Monday, Oct. 24, 1949

Rank's Retreat

The movie empire which Britain's Cinemogul J. Arthur Rank put together in 14 years was in the midst of its own austerity program. Up for sale this week at public auction will go his studios at Shepherd's Bush and Islington. Rank, who could use the money, hopes that they will be knocked down for not less than -L-250,000, possibly to BBC's television division. (The studios are too antiquated to interest U.S. moviemakers in England.) Of the four studios which will be left to Rank, two are shut tight and two are operating at only half their capacity. Last week, Rank and his subsidiaries had just four productions before the cameras, compared with ten a year ago. An actor at liberty summed it up with an old Hollywood gag: "Out at the Rank studios it's so quiet you can hear an option drop."

No Time for Comedy. But the tight fix of Rank, who turns out 50% of all British films, is no joke to Britons. In the last twelve months, he has fired nearly 1,800 production workers (about 35% of his staff) and kept step with other British moviemakers by cutting the pay of most of those left by 10 to 20%. The drop in movie production was so sharp that Labor

M.P. Tom O'Brien complained: "We are not making enough films this year to keep open one quarter of our cinemas and the prospects . . . next year are worse . . . That is a ghastly fact."

The ghastly fact had already been clear to British investors, who are taking a steadily dimmer view of Rank's future as a movie magnate. His producing enterprises have been in trouble before (in 1946 they lost -L-474,777), but those were the hopeful days when Rank was talking of making 60 pictures a year and beating Hollywood at its own game of mass production. How badly he had flopped was shown by the prices of stocks in his two top companies, both at their eight-year lows. Gaumont-British common, which hit a high of 18s. last year, was down to 4s. 6d. last week. Odeon Theatres common, which had been up to 453., was down to 8. Commented the London Evening Standard: "In view of the gloomy estimates [of] the past year's results . . . shareholders must be prepared for shocks as far as dividends are concerned."

Art Pad Off. Rank's troubles were caused by the fact that he had grown too big too fast. After he had won critical huzzahs and made money on such pictures as Henry V, he had attempted to increase his annual output of pictures from 25 to 60. Directors like Sydney Box (The Seventh Veil), who had been turning out five good films a year, were told to make 20. There was not enough moviemaking talent for all the pictures and the result was a dreary parade of box-office flops which cut into the profits of Rank's theaters, the moneymaking end of his business.

To some extent, Rank was forced into this disastrous policy by the British government's dollar-saving quota slapped on U.S. movies in 1947 (40% of the pictures shown in British theaters must be British made). He was also hit when Hollywood retaliated by refusing to show U.S. pictures on the same bill with British films. Since Rank owns 60% of Britain's theaters, he was under heavy government pressure to step up his picture-making activities.

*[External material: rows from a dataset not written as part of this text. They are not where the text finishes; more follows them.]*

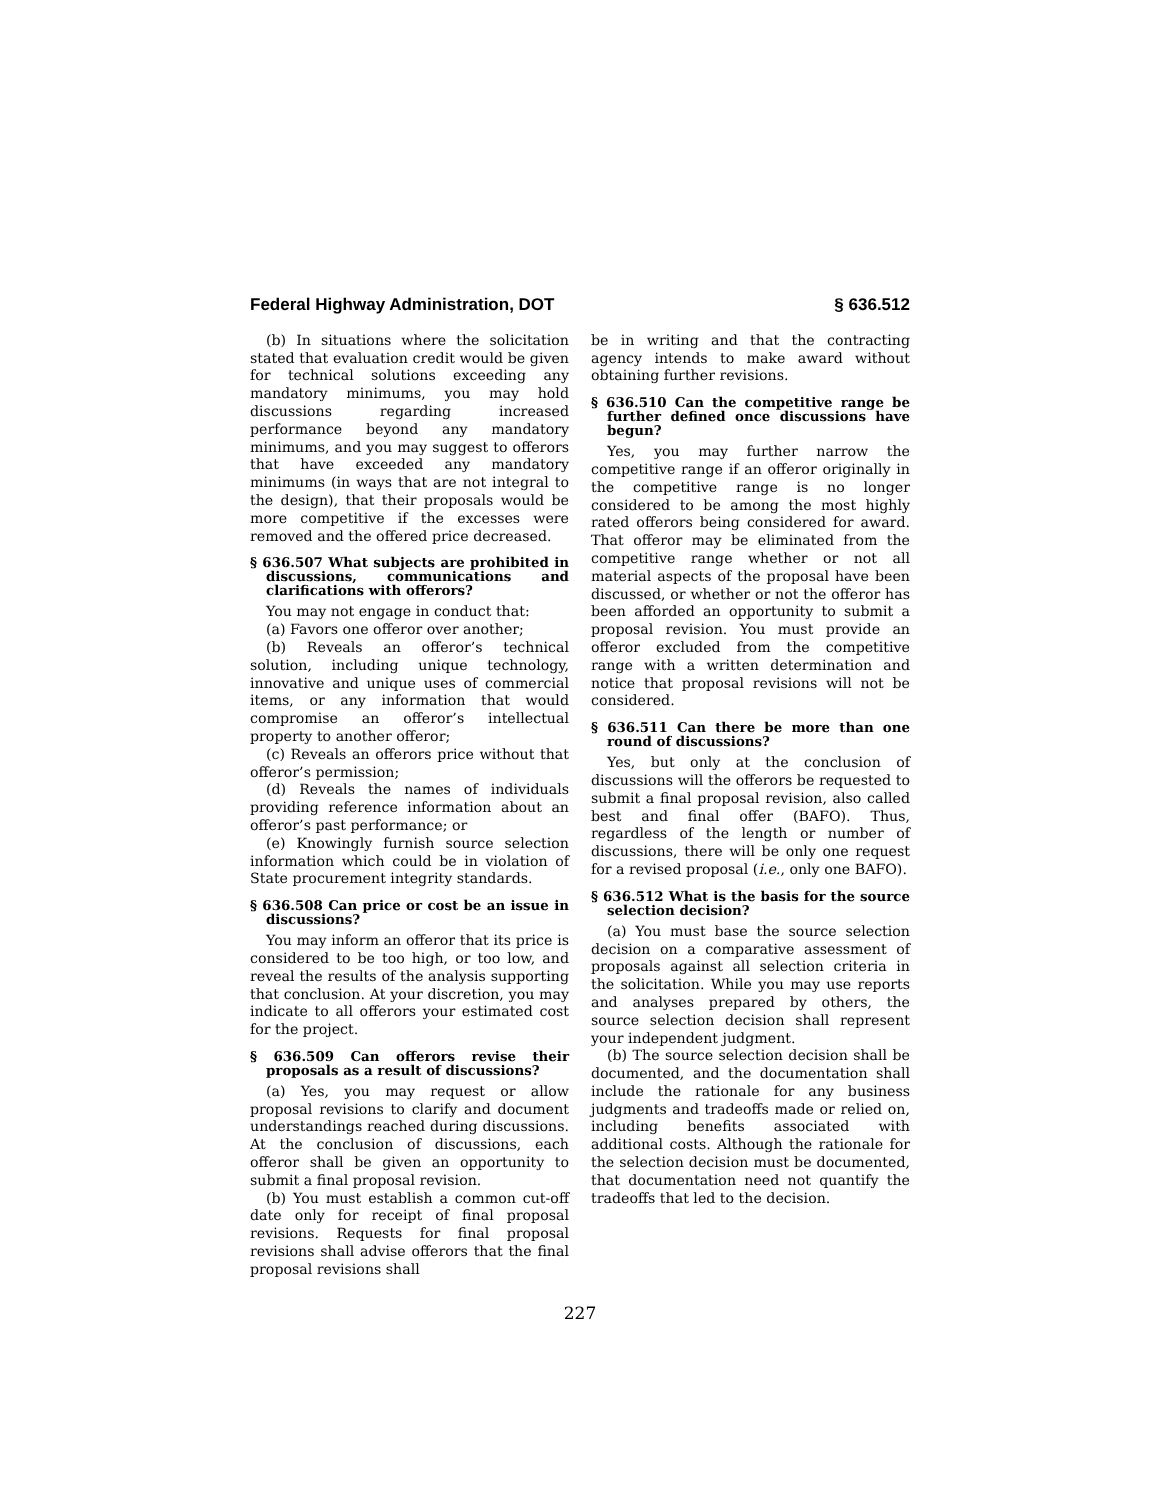Federal Highway Administration, DOT § 636.512
(b) In situations where the solicitation stated that evaluation credit would be given for technical solutions exceeding any mandatory minimums, you may hold discussions regarding increased performance beyond any mandatory minimums, and you may suggest to offerors that have exceeded any mandatory minimums (in ways that are not integral to the design), that their proposals would be more competitive if the excesses were removed and the offered price decreased.
§ 636.507 What subjects are prohibited in discussions, communications and clarifications with offerors?
You may not engage in conduct that:
(a) Favors one offeror over another;
(b) Reveals an offeror’s technical solution, including unique technology, innovative and unique uses of commercial items, or any information that would compromise an offeror’s intellectual property to another offeror;
(c) Reveals an offerors price without that offeror’s permission;
(d) Reveals the names of individuals providing reference information about an offeror’s past performance; or
(e) Knowingly furnish source selection information which could be in violation of State procurement integrity standards.
§ 636.508 Can price or cost be an issue in discussions?
You may inform an offeror that its price is considered to be too high, or too low, and reveal the results of the analysis supporting that conclusion. At your discretion, you may indicate to all offerors your estimated cost for the project.
§ 636.509 Can offerors revise their proposals as a result of discussions?
(a) Yes, you may request or allow proposal revisions to clarify and document understandings reached during discussions. At the conclusion of discussions, each offeror shall be given an opportunity to submit a final proposal revision.
(b) You must establish a common cut-off date only for receipt of final proposal revisions. Requests for final proposal revisions shall advise offerors that the final proposal revisions shall
be in writing and that the contracting agency intends to make award without obtaining further revisions.
§ 636.510 Can the competitive range be further defined once discussions have begun?
Yes, you may further narrow the competitive range if an offeror originally in the competitive range is no longer considered to be among the most highly rated offerors being considered for award. That offeror may be eliminated from the competitive range whether or not all material aspects of the proposal have been discussed, or whether or not the offeror has been afforded an opportunity to submit a proposal revision. You must provide an offeror excluded from the competitive range with a written determination and notice that proposal revisions will not be considered.
§ 636.511 Can there be more than one round of discussions?
Yes, but only at the conclusion of discussions will the offerors be requested to submit a final proposal revision, also called best and final offer (BAFO). Thus, regardless of the length or number of discussions, there will be only one request for a revised proposal (i.e., only one BAFO).
§ 636.512 What is the basis for the source selection decision?
(a) You must base the source selection decision on a comparative assessment of proposals against all selection criteria in the solicitation. While you may use reports and analyses prepared by others, the source selection decision shall represent your independent judgment.
(b) The source selection decision shall be documented, and the documentation shall include the rationale for any business judgments and tradeoffs made or relied on, including benefits associated with additional costs. Although the rationale for the selection decision must be documented, that documentation need not quantify the tradeoffs that led to the decision.
227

Rank has decided that the only way out of his difficulties is to return to his old policy of fewer and better pictures. Next year he plans to make only about twelve features. But that will leave Rank the theater-owner out on a limb unless Britain relaxes the quota law. Even that will not solve all of Rank's problems or get him the capital he needs to go on making pictures. Last week one gloomy film executive saw nationalization ahead. Said he: "A nation like Britain has got to have a movie industry ... If private enterprise can't provide [it], government will."